23 January 2021

Written in the stars

I know this person who's intelligent and well-educated. Let's call him John. Whenever I have the chance I enjoy having a quick chat with him. (He has a degree in theology. I don't understand how you can get a degree in theology but not in comics. Don't they both deal with imaginary, make-believe characters with superpowers? I'm outraged both as an atheist and as a comics nerd.) 


Perhaps surprisingly he's very much into astrology. To be fair he doesn't think that astrology can predict the future. He doesn't check the horoscope on a daily basis. (I used to do that when I was young.) But he does think that your birthday will determine your personality. 


When we first started talking to each other he asked me what my star sign was. I told him I was a Gemini. In hindsight that was a mistake, a missed opportunity. Every time I do or say something, anything, he says "Ha, typical Gemini!" I should've told him I was a Taurus and then catch him out.


(That reminds me an old joke. This guy goes to the doctor. He stays in the doctor's office for some time, and when he comes out he has a confused, perplexed look on his face. So he walks back in and says "Excuse me, doctor, what was that thing you said earlier? Was it Capricorn?" And the doctor replies "No, I said cancer. Cancer!")


I like John. He's a good man, so I didn't want to antagonize him too much on astrology. On the other hand I don't want to lie or be condescending either, so when the subject came up I couldn't hide my skepticism. 
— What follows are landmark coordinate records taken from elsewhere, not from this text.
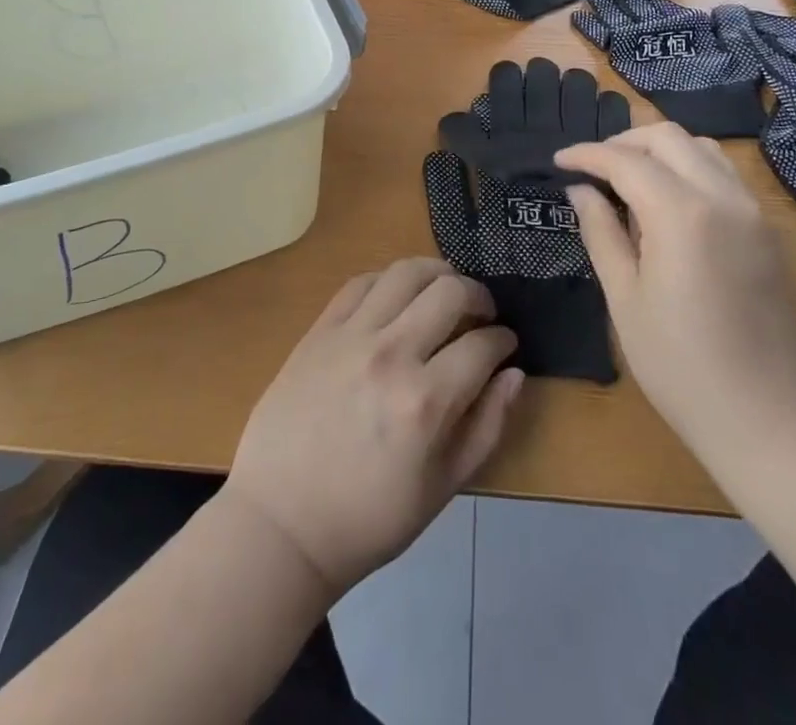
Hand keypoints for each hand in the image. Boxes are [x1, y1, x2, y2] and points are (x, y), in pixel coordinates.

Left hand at [224, 257, 522, 597]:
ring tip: (445, 290)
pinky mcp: (320, 330)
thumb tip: (515, 374)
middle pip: (450, 292)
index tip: (505, 343)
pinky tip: (398, 295)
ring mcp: (351, 336)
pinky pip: (361, 282)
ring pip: (406, 272)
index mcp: (426, 401)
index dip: (503, 340)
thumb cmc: (368, 518)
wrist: (281, 522)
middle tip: (482, 313)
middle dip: (479, 296)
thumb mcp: (442, 489)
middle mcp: (392, 354)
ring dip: (437, 273)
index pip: (483, 345)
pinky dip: (388, 279)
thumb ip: (486, 427)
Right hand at [555, 125, 795, 470]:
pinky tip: (666, 200)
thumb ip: (601, 232)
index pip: (626, 161)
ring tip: (627, 178)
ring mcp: (752, 211)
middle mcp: (723, 197)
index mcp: (682, 214)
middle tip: (592, 168)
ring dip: (659, 150)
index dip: (587, 155)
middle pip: (667, 137)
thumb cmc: (680, 365)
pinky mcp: (766, 230)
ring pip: (701, 148)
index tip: (558, 161)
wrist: (767, 418)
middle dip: (623, 142)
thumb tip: (580, 190)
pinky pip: (723, 173)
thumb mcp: (625, 297)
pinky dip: (688, 167)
He said that, while he recognized that there's no evidence to support astrology, he found it to be true on an empirical level (in other words, based on personal experience and observation) even though, by his own admission, he couldn't explain it. Of course that didn't convince me either. 
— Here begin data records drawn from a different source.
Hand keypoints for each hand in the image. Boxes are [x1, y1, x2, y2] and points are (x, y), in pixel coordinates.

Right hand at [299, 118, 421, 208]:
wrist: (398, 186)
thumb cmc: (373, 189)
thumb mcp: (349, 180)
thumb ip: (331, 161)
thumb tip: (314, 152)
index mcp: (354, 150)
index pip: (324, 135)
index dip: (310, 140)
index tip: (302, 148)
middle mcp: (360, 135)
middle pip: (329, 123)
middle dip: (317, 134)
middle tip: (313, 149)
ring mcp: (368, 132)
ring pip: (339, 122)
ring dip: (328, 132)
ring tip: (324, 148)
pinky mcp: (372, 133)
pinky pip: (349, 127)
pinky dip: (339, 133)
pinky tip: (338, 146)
James Randi (an outspoken skeptic who loves to expose all sorts of charlatans), when he was young he got a job as an astrologer in a newspaper, even though he thought it was nonsense. (I have no idea how he landed that job.) 


He would just make stuff up, writing the horoscope with random forecasts, and he would still receive lots of letters from his readers congratulating him on how accurate his predictions were. People can rationalize anything. Like I said earlier, I bet that if I had told John that I was a Taurus, he would be punctuating our conversations with "Ha, typical Taurus!".
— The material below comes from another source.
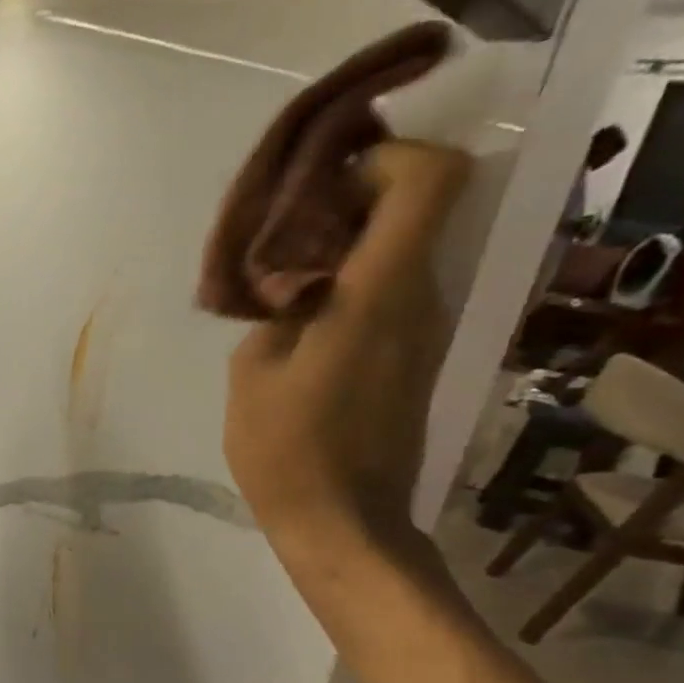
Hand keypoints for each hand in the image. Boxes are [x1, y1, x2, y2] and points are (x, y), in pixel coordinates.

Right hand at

Astrology has been around for a long, long time. Like religion, it has proven to be incredibly resilient. (I suppose that things like astrology, clairvoyance and tarot cards reading are perhaps less pernicious than religion. Religion claims to know what is right and what is wrong, and that inevitably creates all sorts of problems, whereas I'm guessing that most people that go to a psychic or a card reader probably just want to find out if they're gonna get laid anytime soon, and who can blame them for that?)


In the late 1700s, at the height of the Enlightenment, some people thought that, by the 21st century (in fact much earlier than that), both religion and astrology would've been long gone. That didn't happen. Will it ever happen? I don't know, but I'm not really bothered either way, to be honest. And besides it doesn't matter, it's a moot point. 


If everything goes well, best case scenario, I'm only going to be around for another thirty or forty years. Fifty tops. I doubt things will change much in such a short period of time. I'm just glad that, by pure chance, I was born at a time when I can openly ridicule these things without someone setting me on fire. And that's not something to be sniffed at.


(I am in absolute awe of those very few atheists that did exist in medieval times, when scientific knowledge was very primitive, superstition was rampant, conformity was the norm, and education was monopolized by the church. While I'd like to believe that I would've still been an atheist if I was born in the year 1250, I can't be 100% sure that I would've been. I bow in admiration to those people.)